Task objective.
Starting with the line that has "TABLE 5 | MIC" in the records below and stopping after the line that has "Figure 2. Passage", output every line exactly and nothing else; skip pictures.

Material provided.
------------------------------------

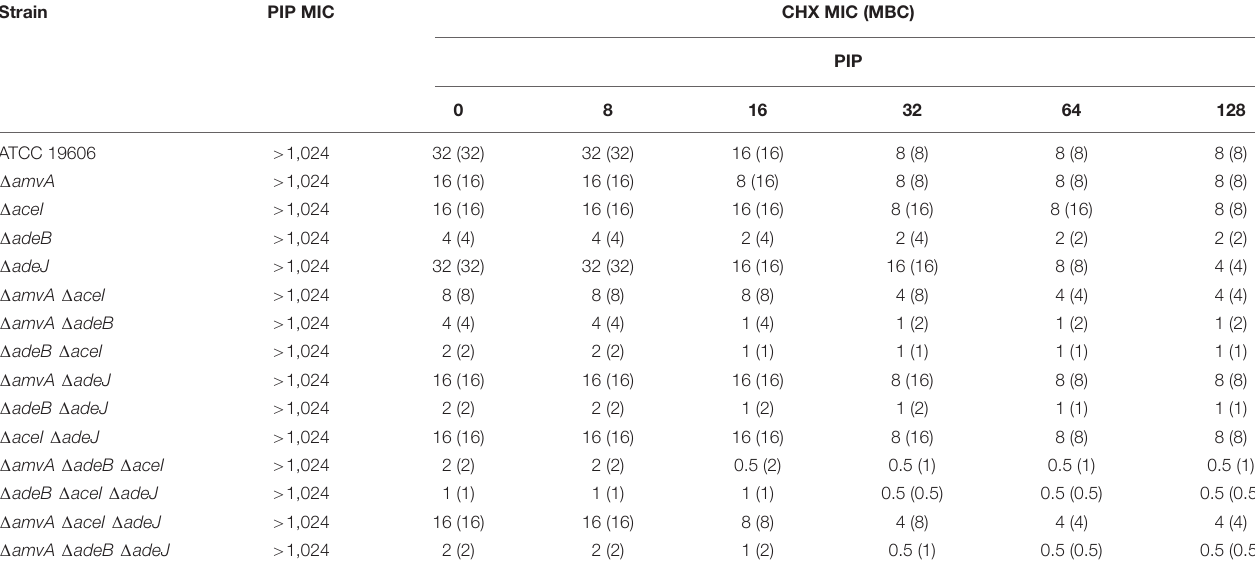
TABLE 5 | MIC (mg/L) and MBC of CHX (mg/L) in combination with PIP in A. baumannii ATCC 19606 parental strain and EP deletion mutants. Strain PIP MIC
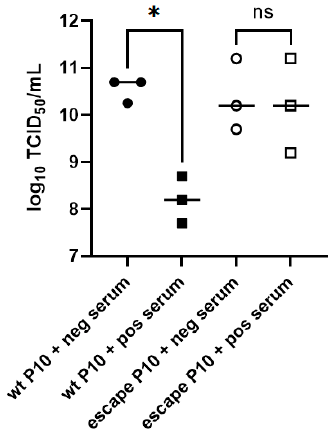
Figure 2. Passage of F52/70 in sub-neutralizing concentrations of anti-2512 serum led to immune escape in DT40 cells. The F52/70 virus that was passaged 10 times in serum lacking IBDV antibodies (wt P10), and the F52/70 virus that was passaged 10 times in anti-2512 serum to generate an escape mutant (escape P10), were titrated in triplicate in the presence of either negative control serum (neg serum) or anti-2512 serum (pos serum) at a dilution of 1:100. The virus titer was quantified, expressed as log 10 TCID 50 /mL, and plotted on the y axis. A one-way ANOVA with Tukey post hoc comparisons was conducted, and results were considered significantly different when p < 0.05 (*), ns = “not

------------------------------------

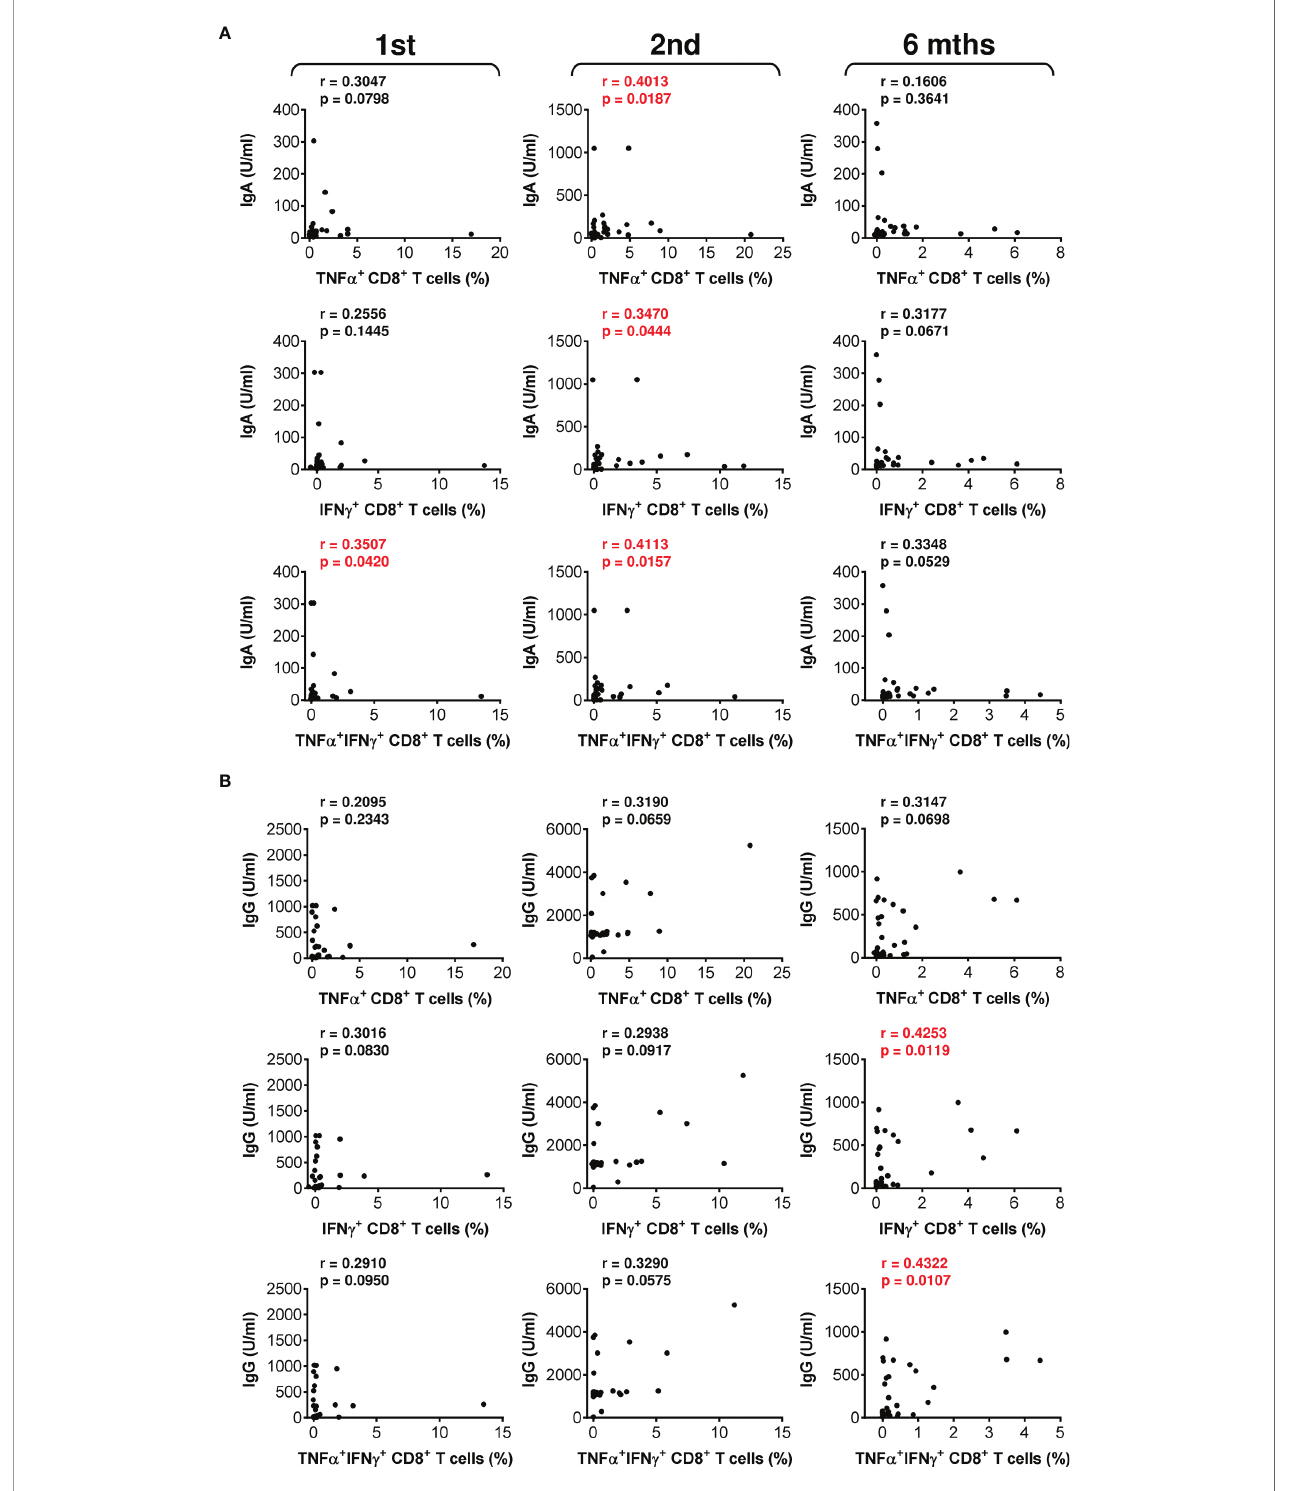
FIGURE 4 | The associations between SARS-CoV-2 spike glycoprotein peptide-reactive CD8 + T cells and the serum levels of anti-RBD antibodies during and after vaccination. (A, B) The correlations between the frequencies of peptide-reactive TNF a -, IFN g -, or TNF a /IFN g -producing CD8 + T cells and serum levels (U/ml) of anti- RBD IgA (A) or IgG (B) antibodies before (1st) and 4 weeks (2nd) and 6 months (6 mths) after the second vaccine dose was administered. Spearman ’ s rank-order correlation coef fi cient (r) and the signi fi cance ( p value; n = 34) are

------------------------------------

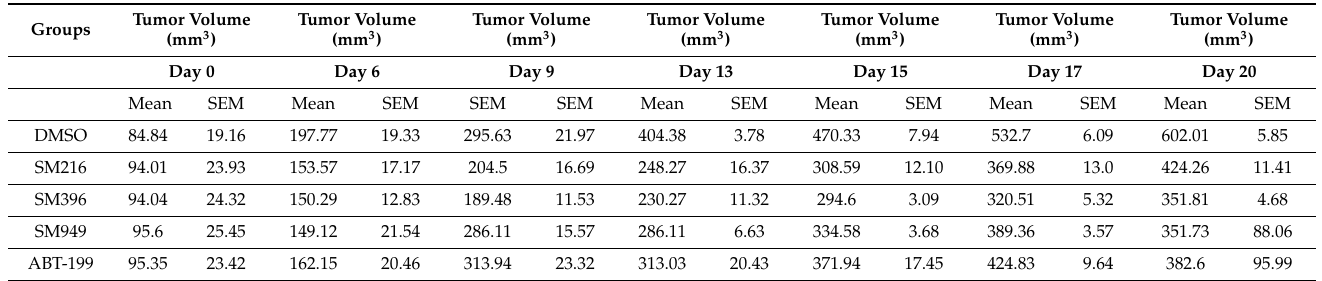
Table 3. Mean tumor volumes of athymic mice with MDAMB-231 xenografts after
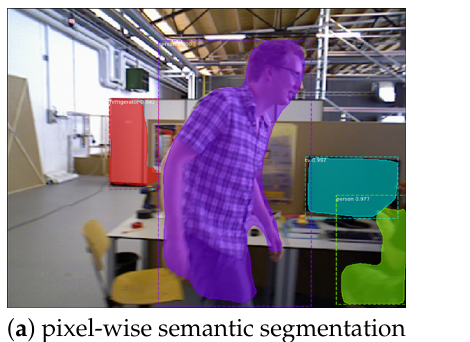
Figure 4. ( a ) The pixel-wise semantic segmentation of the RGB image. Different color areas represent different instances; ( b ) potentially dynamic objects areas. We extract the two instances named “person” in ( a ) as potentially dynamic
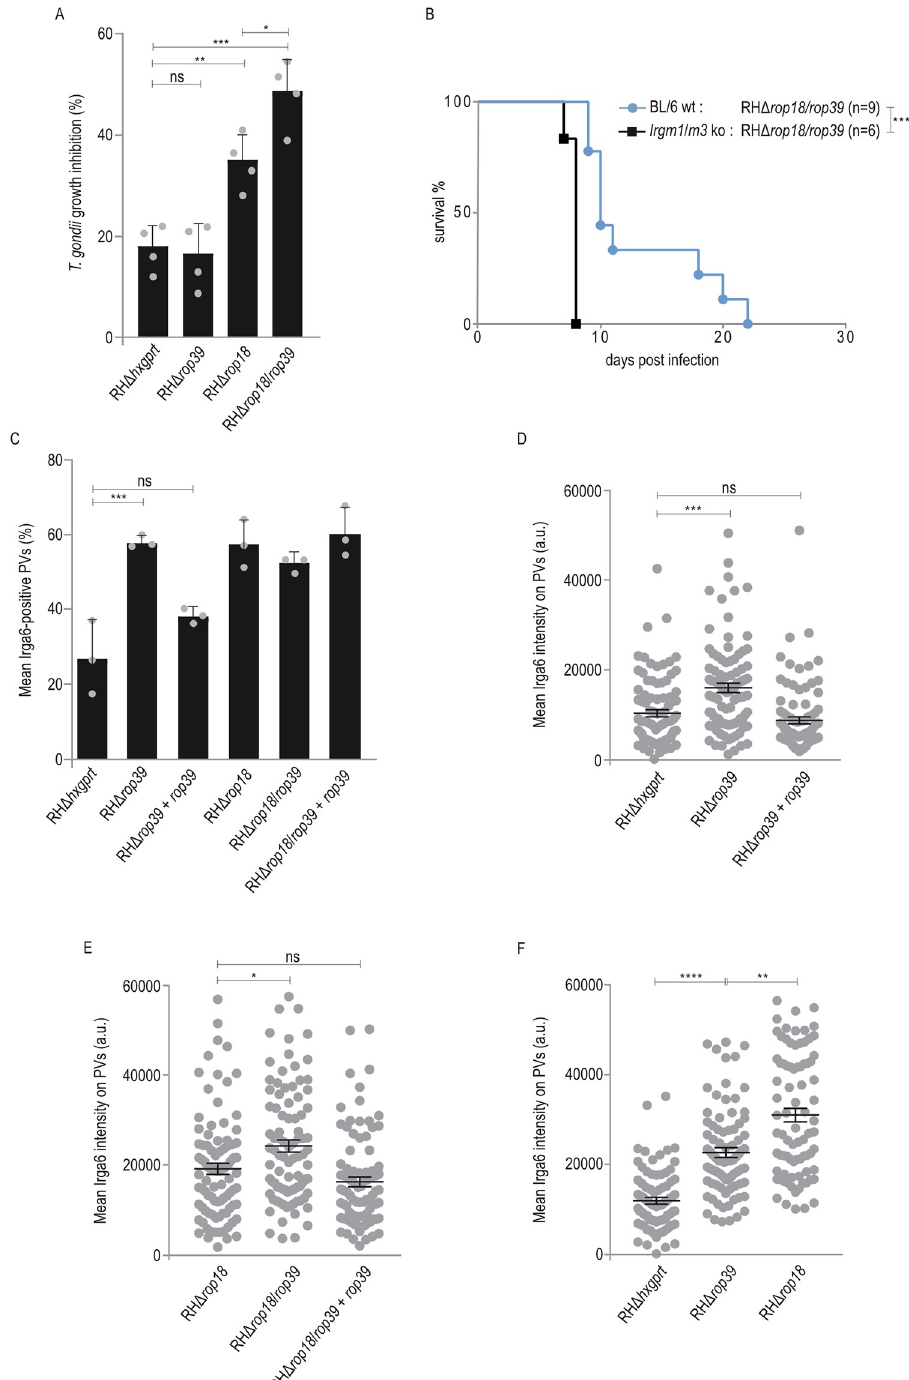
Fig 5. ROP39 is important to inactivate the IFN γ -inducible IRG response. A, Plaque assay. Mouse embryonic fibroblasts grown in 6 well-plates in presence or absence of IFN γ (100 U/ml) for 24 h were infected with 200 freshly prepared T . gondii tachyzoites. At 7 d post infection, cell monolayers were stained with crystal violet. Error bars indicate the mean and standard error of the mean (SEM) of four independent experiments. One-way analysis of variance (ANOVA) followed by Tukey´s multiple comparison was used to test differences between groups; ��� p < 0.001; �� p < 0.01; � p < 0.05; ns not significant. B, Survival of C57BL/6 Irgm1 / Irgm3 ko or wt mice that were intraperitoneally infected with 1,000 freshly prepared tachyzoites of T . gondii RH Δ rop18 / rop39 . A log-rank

------------------------------------

Response to this exercise.
TABLE 5 | MIC (mg/L) and MBC of CHX (mg/L) in combination with PIP in A. baumannii ATCC 19606 parental strain and EP deletion mutants. Strain PIP MIC
Figure 2. Passage of F52/70 in sub-neutralizing concentrations of anti-2512 serum led to immune escape in DT40 cells. The F52/70 virus that was passaged 10 times in serum lacking IBDV antibodies (wt P10), and the F52/70 virus that was passaged 10 times in anti-2512 serum to generate an escape mutant (escape P10), were titrated in triplicate in the presence of either negative control serum (neg serum) or anti-2512 serum (pos serum) at a dilution of 1:100. The virus titer was quantified, expressed as log 10 TCID 50 /mL, and plotted on the y axis. A one-way ANOVA with Tukey post hoc comparisons was conducted, and results were considered significantly different when p < 0.05 (*), ns = “not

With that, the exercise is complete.